→ **WHAT THE TASK REQUIRES**
Would you please transcribe, exactly as written, the lines of the entries below starting at the one that holds "perfettamente alle nostre" and ending at the one that holds "без поправки на знание английского", both included?

→ **INFORMATION PROVIDED**
########################################
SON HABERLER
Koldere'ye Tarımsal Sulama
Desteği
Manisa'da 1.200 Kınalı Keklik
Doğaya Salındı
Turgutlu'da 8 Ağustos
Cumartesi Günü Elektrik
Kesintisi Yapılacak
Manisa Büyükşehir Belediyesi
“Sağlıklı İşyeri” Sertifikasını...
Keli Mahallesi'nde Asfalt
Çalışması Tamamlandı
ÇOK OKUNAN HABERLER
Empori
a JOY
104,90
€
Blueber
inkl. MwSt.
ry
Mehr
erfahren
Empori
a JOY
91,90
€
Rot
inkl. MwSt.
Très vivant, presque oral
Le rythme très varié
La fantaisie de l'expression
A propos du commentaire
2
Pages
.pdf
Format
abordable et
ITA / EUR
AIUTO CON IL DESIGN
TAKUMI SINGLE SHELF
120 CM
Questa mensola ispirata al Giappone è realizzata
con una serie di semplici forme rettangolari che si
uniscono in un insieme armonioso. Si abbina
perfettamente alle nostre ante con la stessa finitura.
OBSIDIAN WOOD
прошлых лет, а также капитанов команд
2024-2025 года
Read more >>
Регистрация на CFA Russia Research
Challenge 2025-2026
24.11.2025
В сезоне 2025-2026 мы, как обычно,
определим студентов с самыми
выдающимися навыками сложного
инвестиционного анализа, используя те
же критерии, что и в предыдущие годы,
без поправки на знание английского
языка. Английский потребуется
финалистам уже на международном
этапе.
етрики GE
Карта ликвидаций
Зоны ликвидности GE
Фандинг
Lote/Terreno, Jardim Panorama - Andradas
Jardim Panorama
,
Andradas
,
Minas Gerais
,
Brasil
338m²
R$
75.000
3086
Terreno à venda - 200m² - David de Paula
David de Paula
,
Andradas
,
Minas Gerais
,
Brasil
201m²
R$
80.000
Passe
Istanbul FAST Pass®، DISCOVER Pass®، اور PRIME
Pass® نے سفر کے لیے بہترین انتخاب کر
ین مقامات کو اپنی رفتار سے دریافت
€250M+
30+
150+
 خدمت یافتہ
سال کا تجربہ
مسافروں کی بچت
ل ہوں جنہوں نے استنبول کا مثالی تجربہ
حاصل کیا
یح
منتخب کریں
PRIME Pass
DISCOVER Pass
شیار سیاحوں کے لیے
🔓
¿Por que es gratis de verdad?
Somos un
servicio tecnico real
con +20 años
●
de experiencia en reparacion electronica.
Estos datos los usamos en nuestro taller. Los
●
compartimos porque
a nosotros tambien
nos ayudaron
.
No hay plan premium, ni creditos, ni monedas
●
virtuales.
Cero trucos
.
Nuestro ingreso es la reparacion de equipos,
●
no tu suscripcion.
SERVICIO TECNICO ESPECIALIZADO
########################################
→ **YOUR RESPONSE**
perfettamente alle nostre ante con la stessa finitura.
OBSIDIAN WOOD
прошлых лет, а также капитанов команд
2024-2025 года
Read more >>
Регистрация на CFA Russia Research
Challenge 2025-2026
24.11.2025
В сезоне 2025-2026 мы, как обычно,
определим студентов с самыми
выдающимися навыками сложного
инвестиционного анализа, используя те
же критерии, что и в предыдущие годы,
без поправки на знание английского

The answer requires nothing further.